Use strtol() and check the result to see if it fits in an int.

--
Ian Collins.

On May 24, 12:22 am, allthecoolkidshave@gmail.com wrote:

> I want to convert a string representation of a number ("1234") to an
> int, with overflow and underflow checking.

Of course, 30 seconds later, I think to myself "Why not convert to a
long and see if it's between INT_MIN and INT_MAX and if so  return
that value casted to an int?"

allthecoolkidshave@gmail.com wrote:
> I want to convert a string representation of a number ("1234") to an
> int, with overflow and underflow checking. Essentially, I'm looking
> for a strtol() that converts int instead of long. The problem with
> strtol() is that a number that fits into a long might be too big for
> an int. sscanf() doesn't seem to do the over/underflow checking.
> atoi(), of course, doesn't do any checking. I've long thought it odd
> that there aren't strtoi() and friends for int and short types in the
> standard.

Check the long value against INT_MAX and INT_MIN.
Then you have the value (if the conversion to long worked), even if out
of range for an int, and the error checking you want.
allthecoolkidshave@gmail.com said:

> On May 24, 12:22 am, allthecoolkidshave@gmail.com wrote:
>> I want to convert a string representation of a number ("1234") to an
>> int, with overflow and underflow checking.

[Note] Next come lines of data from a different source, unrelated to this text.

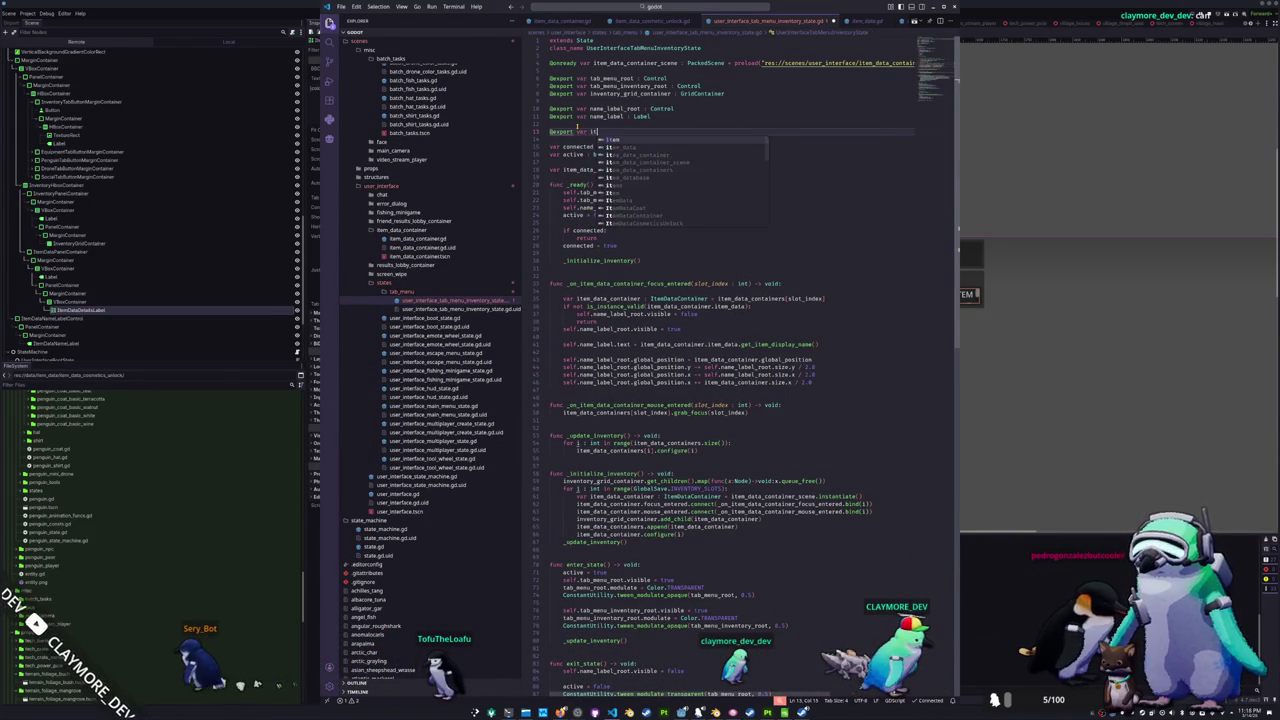
type("det")
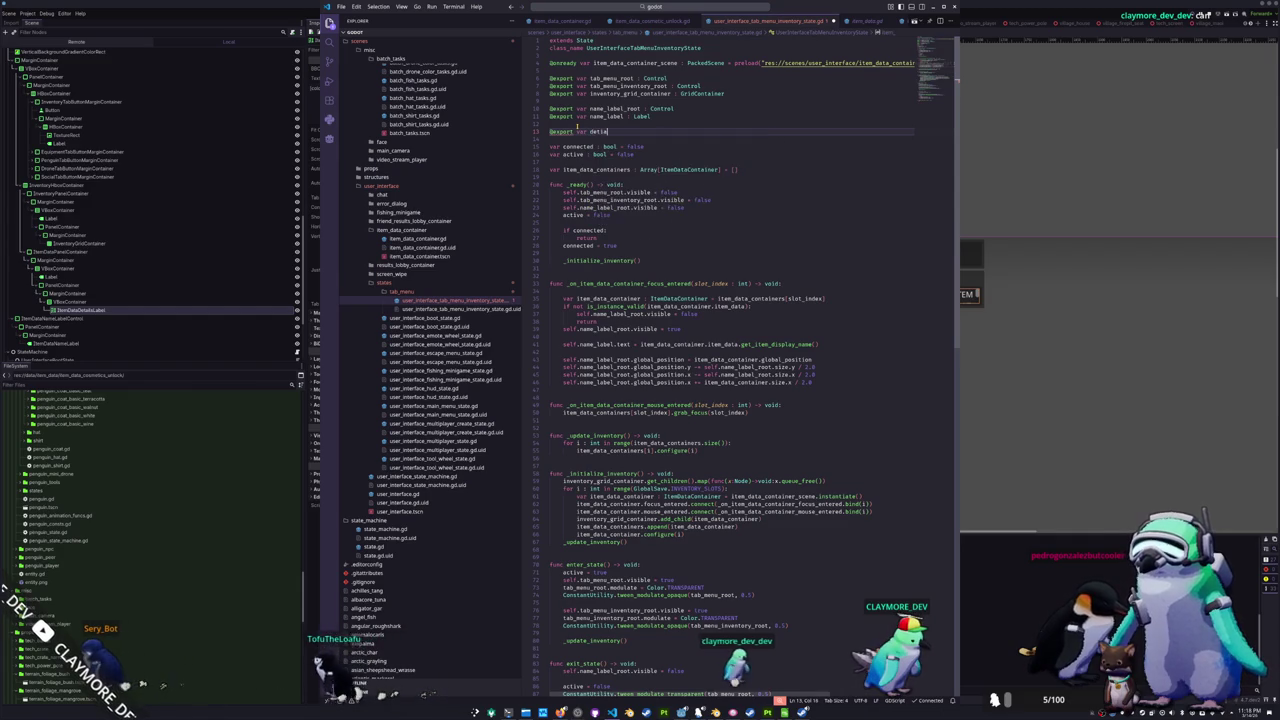
type("ails_label :")
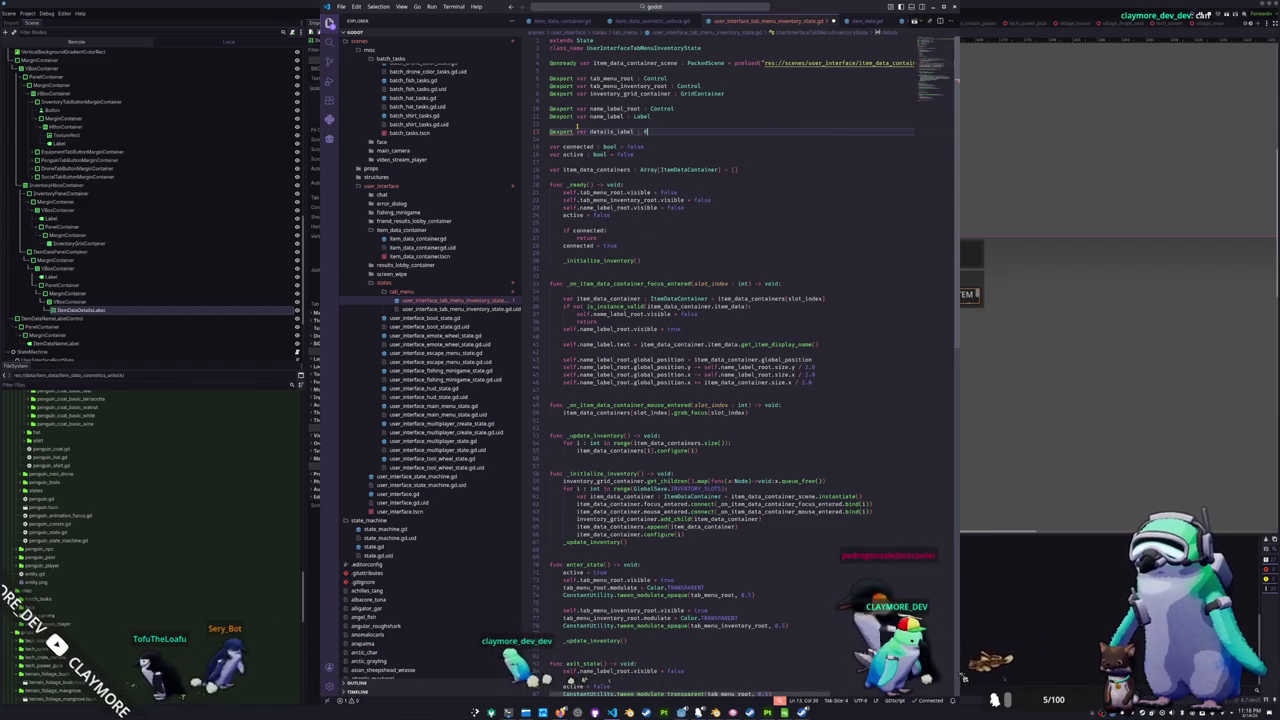
type("RichTextLabel")
key("Escape")
key("Down")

> Of course, 30 seconds later, I think to myself "Why not convert to a
> long and see if it's between INT_MIN and INT_MAX and if so  return
> that value casted to an int?"

If it is between those values, you don't need a cast. And if it isn't, a
cast won't do any good anyway.

--
Richard Heathfield
"Usenet is a strange place" - dmr 29/7/1999
http://www.cpax.org.uk
email: rjh at the above domain, - www.

Richard Heathfield <r@see.sig.invalid> writes:
> allthecoolkidshave@gmail.com said:
>> On May 24, 12:22 am, allthecoolkidshave@gmail.com wrote:
>>> I want to convert a string representation of a number ("1234") to an
>>> int, with overflow and underflow checking.

>> Of course, 30 seconds later, I think to myself "Why not convert to a
>> long and see if it's between INT_MIN and INT_MAX and if so  return
>> that value casted to an int?"

> If it is between those values, you don't need a cast. And if it isn't, a
> cast won't do any good anyway.

But if you want to store the result in an int, you *will* need a
conversion.  This conversion will be done implicitly when you assign
the value.

A lot of people aren't aware that the term "cast" refers *only* to the
explicit cast operator, using a type name in parentheses.

--
Keith Thompson (The_Other_Keith) k@mib.org  <http://www.ghoti.net/~kst>
San Diego Supercomputer Center             <*>  <http://users.sdsc.edu/~kst>
"We must do something.  This is something.  Therefore, we must do this."
    -- Antony Jay and Jonathan Lynn, "Yes Minister"

Keith Thompson said:

> Richard Heathfield <r@see.sig.invalid> writes:
>> allthecoolkidshave@gmail.com said:

>>> [...] "Why not convert to a
>>> long and see if it's between INT_MIN and INT_MAX and if so  return
>>> that value casted to an int?"

>> If it is between those values, you don't need a cast. And if it
>> isn't, a cast won't do any good anyway.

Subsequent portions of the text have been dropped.